What the task requires ▸ This exercise asks for an exact transcription of every entry.

[Listed records]

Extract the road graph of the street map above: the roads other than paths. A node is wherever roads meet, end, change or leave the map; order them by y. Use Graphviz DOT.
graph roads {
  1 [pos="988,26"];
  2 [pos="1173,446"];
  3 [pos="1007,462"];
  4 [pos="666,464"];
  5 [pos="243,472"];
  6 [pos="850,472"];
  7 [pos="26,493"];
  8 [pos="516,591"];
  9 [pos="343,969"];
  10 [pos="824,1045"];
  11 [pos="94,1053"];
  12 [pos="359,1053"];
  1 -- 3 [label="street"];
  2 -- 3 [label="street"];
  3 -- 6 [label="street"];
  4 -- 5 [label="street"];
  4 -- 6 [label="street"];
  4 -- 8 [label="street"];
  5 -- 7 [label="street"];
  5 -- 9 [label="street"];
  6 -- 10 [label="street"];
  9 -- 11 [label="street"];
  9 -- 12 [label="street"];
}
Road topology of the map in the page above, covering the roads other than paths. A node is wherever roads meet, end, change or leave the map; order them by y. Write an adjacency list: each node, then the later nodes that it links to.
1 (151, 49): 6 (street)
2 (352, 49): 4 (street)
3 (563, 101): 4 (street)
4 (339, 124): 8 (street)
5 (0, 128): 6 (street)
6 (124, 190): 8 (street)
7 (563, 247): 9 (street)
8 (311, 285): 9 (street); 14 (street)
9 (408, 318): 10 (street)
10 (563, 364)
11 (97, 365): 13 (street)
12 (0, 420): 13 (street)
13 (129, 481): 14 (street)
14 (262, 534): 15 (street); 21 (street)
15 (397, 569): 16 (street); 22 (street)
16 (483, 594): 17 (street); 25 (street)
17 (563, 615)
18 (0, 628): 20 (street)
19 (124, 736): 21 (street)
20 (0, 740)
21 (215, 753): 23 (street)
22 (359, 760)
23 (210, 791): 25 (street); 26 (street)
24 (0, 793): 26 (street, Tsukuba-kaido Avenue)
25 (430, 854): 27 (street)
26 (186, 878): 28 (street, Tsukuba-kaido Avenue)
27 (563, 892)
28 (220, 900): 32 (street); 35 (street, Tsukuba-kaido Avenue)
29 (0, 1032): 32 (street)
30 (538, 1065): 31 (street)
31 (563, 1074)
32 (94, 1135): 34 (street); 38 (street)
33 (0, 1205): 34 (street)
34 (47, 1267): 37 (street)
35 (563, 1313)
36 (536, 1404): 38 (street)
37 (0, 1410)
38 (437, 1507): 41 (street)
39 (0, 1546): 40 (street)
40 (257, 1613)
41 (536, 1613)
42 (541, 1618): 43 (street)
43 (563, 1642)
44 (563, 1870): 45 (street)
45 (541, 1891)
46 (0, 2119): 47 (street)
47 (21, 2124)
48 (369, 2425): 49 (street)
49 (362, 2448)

[/Listed records]

Completed exercise ▸
Extract the road graph of the street map above: the roads other than paths. A node is wherever roads meet, end, change or leave the map; order them by y. Use Graphviz DOT.
graph roads {
  1 [pos="988,26"];
  2 [pos="1173,446"];
  3 [pos="1007,462"];
  4 [pos="666,464"];
  5 [pos="243,472"];
  6 [pos="850,472"];
  7 [pos="26,493"];
  8 [pos="516,591"];
  9 [pos="343,969"];
  10 [pos="824,1045"];
  11 [pos="94,1053"];
  12 [pos="359,1053"];
  1 -- 3 [label="street"];
  2 -- 3 [label="street"];
  3 -- 6 [label="street"];
  4 -- 5 [label="street"];
  4 -- 6 [label="street"];
  4 -- 8 [label="street"];
  5 -- 7 [label="street"];
  5 -- 9 [label="street"];
  6 -- 10 [label="street"];
  9 -- 11 [label="street"];
  9 -- 12 [label="street"];
}
Road topology of the map in the page above, covering the roads other than paths. A node is wherever roads meet, end, change or leave the map; order them by y. Write an adjacency list: each node, then the later nodes that it links to.
1 (151, 49): 6 (street)
2 (352, 49): 4 (street)
3 (563, 101): 4 (street)
4 (339, 124): 8 (street)
5 (0, 128): 6 (street)
6 (124, 190): 8 (street)
7 (563, 247): 9 (street)
8 (311, 285): 9 (street); 14 (street)
9 (408, 318): 10 (street)
10 (563, 364)
11 (97, 365): 13 (street)
12 (0, 420): 13 (street)
13 (129, 481): 14 (street)
14 (262, 534): 15 (street); 21 (street)
15 (397, 569): 16 (street); 22 (street)
16 (483, 594): 17 (street); 25 (street)
17 (563, 615)
18 (0, 628): 20 (street)
19 (124, 736): 21 (street)
20 (0, 740)
21 (215, 753): 23 (street)
22 (359, 760)
23 (210, 791): 25 (street); 26 (street)
24 (0, 793): 26 (street, Tsukuba-kaido Avenue)
25 (430, 854): 27 (street)
26 (186, 878): 28 (street, Tsukuba-kaido Avenue)
27 (563, 892)
28 (220, 900): 32 (street); 35 (street, Tsukuba-kaido Avenue)
29 (0, 1032): 32 (street)
30 (538, 1065): 31 (street)
31 (563, 1074)
32 (94, 1135): 34 (street); 38 (street)
33 (0, 1205): 34 (street)
34 (47, 1267): 37 (street)
35 (563, 1313)
36 (536, 1404): 38 (street)
37 (0, 1410)
38 (437, 1507): 41 (street)
39 (0, 1546): 40 (street)
40 (257, 1613)
41 (536, 1613)
42 (541, 1618): 43 (street)
43 (563, 1642)
44 (563, 1870): 45 (street)
45 (541, 1891)
46 (0, 2119): 47 (street)
47 (21, 2124)
48 (369, 2425): 49 (street)
49 (362, 2448)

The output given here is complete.